■ **Tasks to perform**
1 > In the passage on Vaex operations, which day of the week does the value 0 from dt.dayofweek stand for?
2 > Using the passage on Vaex operations, explain why the splitting line fills the first_name column with a first name.

-- Given passage follows --

Advanced String Operations

# Replacing
df['clean_text'] = df.text.str.replace('bad', 'good')

# Splitting (returns first part)
df['first_name'] = df.full_name.str.split(' ')[0]

# Concatenation
df['full_name'] = df.first_name + ' ' + df.last_name

# Padding
df['padded'] = df.code.str.pad(10, '0', 'left')  # Zero-padding

DateTime Operations

Access datetime methods via the .dt accessor:

DateTime Properties

# Parsing strings to datetime
df['date_parsed'] = df.date_string.astype('datetime64')

# Extracting components
df['year'] = df.timestamp.dt.year
df['month'] = df.timestamp.dt.month
df['day'] = df.timestamp.dt.day
df['hour'] = df.timestamp.dt.hour
df['minute'] = df.timestamp.dt.minute
df['second'] = df.timestamp.dt.second

# Day of week
df['weekday'] = df.timestamp.dt.dayofweek  # 0=Monday
df['day_name'] = df.timestamp.dt.day_name  # 'Monday', 'Tuesday', ...

# Date arithmetic
df['tomorrow'] = df.date + pd.Timedelta(days=1)
df['next_week'] = df.date + pd.Timedelta(weeks=1)

Aggregations

Vaex performs aggregations efficiently across billions of rows:

Basic Aggregations

# Single column
mean_age = df.age.mean()

-- Given passage concluded --
-- Dataset records follows --

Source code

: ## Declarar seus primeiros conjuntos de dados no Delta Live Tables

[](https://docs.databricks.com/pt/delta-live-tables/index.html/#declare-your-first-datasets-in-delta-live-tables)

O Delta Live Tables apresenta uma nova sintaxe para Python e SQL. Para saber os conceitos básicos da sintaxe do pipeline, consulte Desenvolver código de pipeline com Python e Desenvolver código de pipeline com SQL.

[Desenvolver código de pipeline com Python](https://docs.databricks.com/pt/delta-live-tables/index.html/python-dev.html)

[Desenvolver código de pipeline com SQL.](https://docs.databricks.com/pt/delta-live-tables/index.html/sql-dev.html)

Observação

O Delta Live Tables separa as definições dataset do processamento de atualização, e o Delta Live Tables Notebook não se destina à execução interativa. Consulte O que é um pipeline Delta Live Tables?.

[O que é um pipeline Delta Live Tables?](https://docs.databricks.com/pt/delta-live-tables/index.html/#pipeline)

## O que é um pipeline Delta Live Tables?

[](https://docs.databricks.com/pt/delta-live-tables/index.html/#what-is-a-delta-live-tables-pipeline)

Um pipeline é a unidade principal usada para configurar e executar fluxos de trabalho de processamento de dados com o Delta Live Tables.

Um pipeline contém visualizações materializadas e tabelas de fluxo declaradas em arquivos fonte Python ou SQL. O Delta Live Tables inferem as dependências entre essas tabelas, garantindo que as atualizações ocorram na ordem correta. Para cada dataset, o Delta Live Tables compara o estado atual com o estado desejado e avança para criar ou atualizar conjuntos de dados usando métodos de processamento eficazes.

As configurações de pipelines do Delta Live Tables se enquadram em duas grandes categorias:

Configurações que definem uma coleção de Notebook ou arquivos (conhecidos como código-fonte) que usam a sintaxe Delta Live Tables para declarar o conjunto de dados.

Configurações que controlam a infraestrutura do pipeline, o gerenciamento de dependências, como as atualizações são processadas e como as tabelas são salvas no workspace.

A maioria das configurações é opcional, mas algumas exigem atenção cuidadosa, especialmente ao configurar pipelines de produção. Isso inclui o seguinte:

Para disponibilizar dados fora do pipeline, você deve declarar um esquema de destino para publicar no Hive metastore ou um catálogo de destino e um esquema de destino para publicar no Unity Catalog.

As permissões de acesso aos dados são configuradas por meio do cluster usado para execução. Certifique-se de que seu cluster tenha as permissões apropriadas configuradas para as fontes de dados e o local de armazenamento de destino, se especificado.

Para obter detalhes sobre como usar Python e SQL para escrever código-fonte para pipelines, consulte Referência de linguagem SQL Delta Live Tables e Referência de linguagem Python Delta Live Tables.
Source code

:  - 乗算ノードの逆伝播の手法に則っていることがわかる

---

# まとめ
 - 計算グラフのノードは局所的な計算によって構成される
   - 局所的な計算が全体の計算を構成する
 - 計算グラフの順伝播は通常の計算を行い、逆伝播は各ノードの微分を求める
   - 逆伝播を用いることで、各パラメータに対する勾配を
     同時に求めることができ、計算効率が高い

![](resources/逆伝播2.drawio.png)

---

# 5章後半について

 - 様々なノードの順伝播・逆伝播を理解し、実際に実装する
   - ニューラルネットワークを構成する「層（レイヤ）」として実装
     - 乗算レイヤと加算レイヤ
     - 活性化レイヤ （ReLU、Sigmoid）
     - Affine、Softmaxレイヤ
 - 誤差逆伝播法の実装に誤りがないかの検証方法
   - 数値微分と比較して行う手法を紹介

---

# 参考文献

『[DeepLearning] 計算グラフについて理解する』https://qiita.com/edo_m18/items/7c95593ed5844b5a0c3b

-- Dataset records concluded --
-- Dataset records follows --

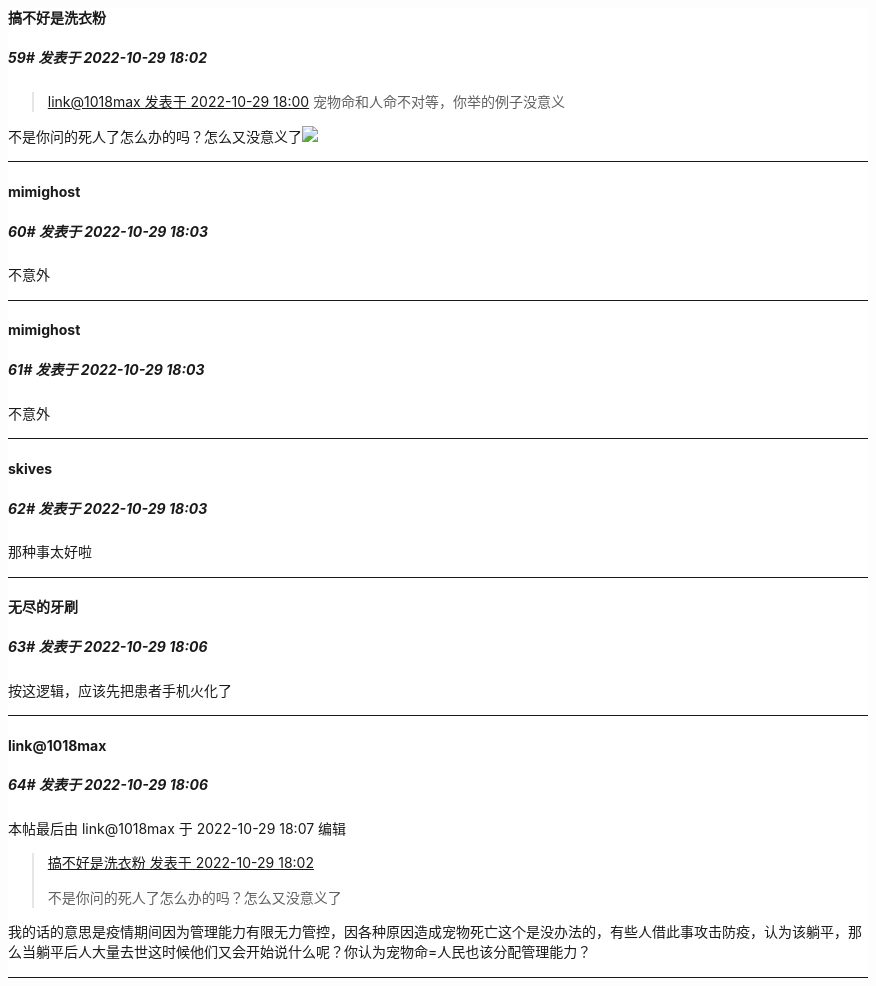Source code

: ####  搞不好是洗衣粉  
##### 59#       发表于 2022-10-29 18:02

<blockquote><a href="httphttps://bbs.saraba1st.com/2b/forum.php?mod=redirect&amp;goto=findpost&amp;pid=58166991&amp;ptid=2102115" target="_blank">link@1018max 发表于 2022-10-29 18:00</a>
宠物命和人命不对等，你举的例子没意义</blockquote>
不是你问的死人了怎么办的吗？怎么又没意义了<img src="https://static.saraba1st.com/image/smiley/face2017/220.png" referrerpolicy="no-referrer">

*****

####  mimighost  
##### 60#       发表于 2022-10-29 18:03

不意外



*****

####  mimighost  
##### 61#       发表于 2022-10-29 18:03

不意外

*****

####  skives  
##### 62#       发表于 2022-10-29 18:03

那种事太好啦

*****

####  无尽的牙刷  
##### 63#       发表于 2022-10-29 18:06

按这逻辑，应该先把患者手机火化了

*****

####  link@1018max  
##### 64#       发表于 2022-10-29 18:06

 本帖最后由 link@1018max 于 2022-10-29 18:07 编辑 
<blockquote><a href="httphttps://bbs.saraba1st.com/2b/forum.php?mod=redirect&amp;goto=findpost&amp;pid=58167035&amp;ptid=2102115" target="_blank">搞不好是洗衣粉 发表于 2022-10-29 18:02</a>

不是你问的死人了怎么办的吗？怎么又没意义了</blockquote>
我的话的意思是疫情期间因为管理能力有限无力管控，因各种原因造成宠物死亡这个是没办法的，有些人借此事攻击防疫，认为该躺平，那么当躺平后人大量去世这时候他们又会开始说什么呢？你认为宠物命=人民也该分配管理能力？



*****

-- Dataset records concluded --

■ **Results by task**
1 > The value 0 stands for Monday.

2 > The line splits each full_name value at the space character. The comment above it says the split returns the first part. That first part is saved as first_name.